AZ failure: Losing an entire Availability Zone takes out two of six storage nodes. The write quorum of 4 of 6 is still met by the four remaining nodes. The read quorum of 3 of 6 is met with room to spare. Storage self-healing will re-replicate data from the surviving nodes once the AZ recovers. No compute-layer interruption occurs.

Writer instance failure: The compute failover scenario described earlier. With a reader already present, this takes 10 to 15 seconds. Applications need to handle reconnection; in-flight uncommitted transactions are lost, as they would be in any database failover.

What Aurora cannot protect against: A bug or corruption that propagates successfully through the quorum is durable. This is not unique to Aurora; it applies to any replicated system. Point-in-time restore, backed by continuous backups to S3, is the recovery path for data corruption. Aurora retains automated backups for up to 35 days and supports restoring to any second within that window.


Putting it all together

Complete Amazon Aurora architecture APPLICATION Application / client ENDPOINTS Cluster endpoint always points to writer Reader endpoint load-balances across readers COMPUTE LAYER Writer instance DDL · DML · redo log Reader ×1–15 SELECT · buffer cache · <20 ms lag log records page reads STORAGE LAYER — 6 nodes · 3 AZs · write quorum 4/6 · auto-grows to 128 TiB AZ 1 AZ 2 AZ 3 Node 1 · Node 2 self-heals · gossip Node 3 · Node 4 self-heals · gossip Node 5 · Node 6 self-heals · gossip All compute instances share the same storage volume. Storage spans three AZs and grows automatically.

What Aurora does not do

Aurora is not a distributed SQL database in the CockroachDB or Spanner sense. It has a single writer. There is no horizontal write scaling; if your write throughput exceeds what one instance can handle, you need sharding, a CQRS architecture, or a different engine altogether.

Aurora also does not handle multi-master write conflicts out of the box. Aurora Multi-Master (MySQL only) does allow multiple writers, but it requires application-level conflict handling and is niche. The standard single-writer model is what almost all Aurora deployments use.
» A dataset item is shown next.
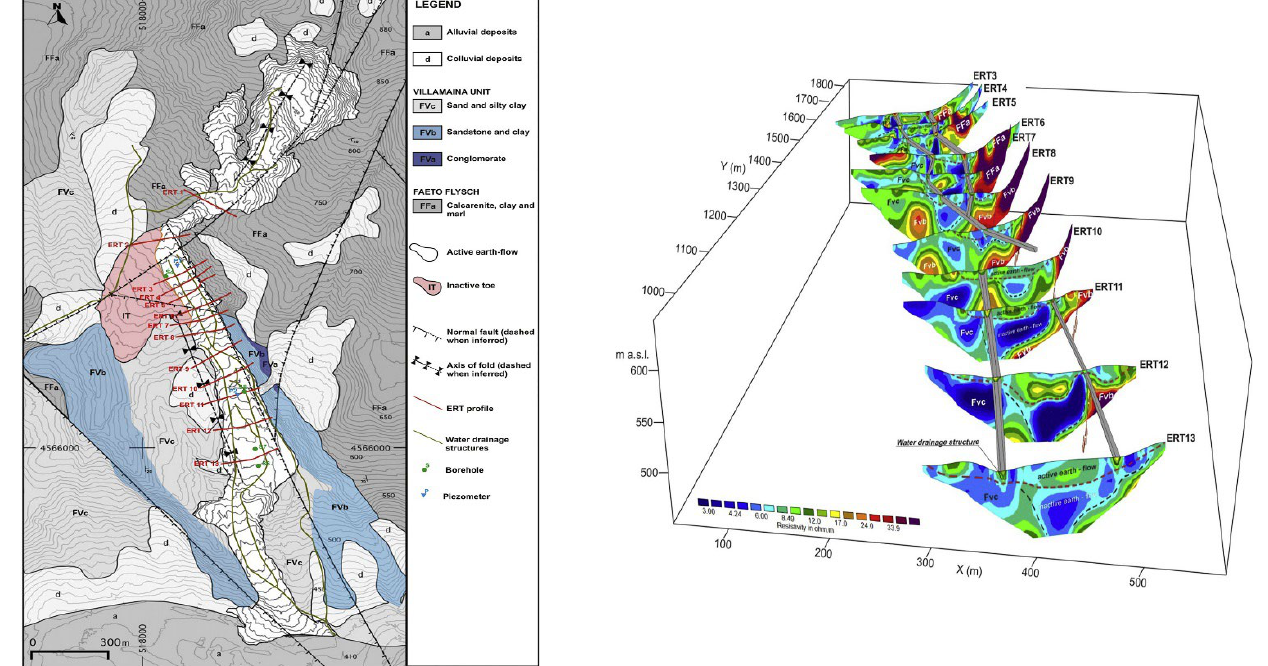
Figure 1. ( Left ) Geological map of the Montaguto earthflow (Campania region, southern Italy) with the location of direct and indirect investigations. Red lines: ERT profiles. Green line: water drainage structures. Green dot: borehole. Blue triangle: piezometers. ( Right ) Fence diagram showing the locations of the 2D ERT (ERT 3–ERT 13) within a 3D space. (Reprinted with permission from [7], Copyright (2018) Elsevier).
Operational concerns like VPC configuration, IAM authentication, parameter groups, enhanced monitoring, and Performance Insights are real and worth understanding, but they are RDS-level concepts that apply to Aurora the same way they apply to any RDS engine. They are outside the scope of this architecture post.


Summary

Aurora's core insight is that the storage layer is where the real work of durability and replication should happen, not the compute layer. By shipping only redo log records to a distributed storage service, Aurora eliminates the traditional tradeoff between replication lag and write overhead. The storage layer handles durability through a 4-of-6 quorum, heals itself autonomously, and serves pages to any compute instance that requests them, making the distinction between writer and reader much thinner than in conventional replicated databases.

The result is a database that looks like MySQL or PostgreSQL to your application but behaves like a storage-disaggregated cloud service underneath: failovers in seconds rather than minutes, replica lag in milliseconds rather than seconds, and storage that grows automatically without a maintenance window. The compute and storage scaling independently is not a marketing point; it is the direct consequence of the architectural decision made at the very bottom of the stack.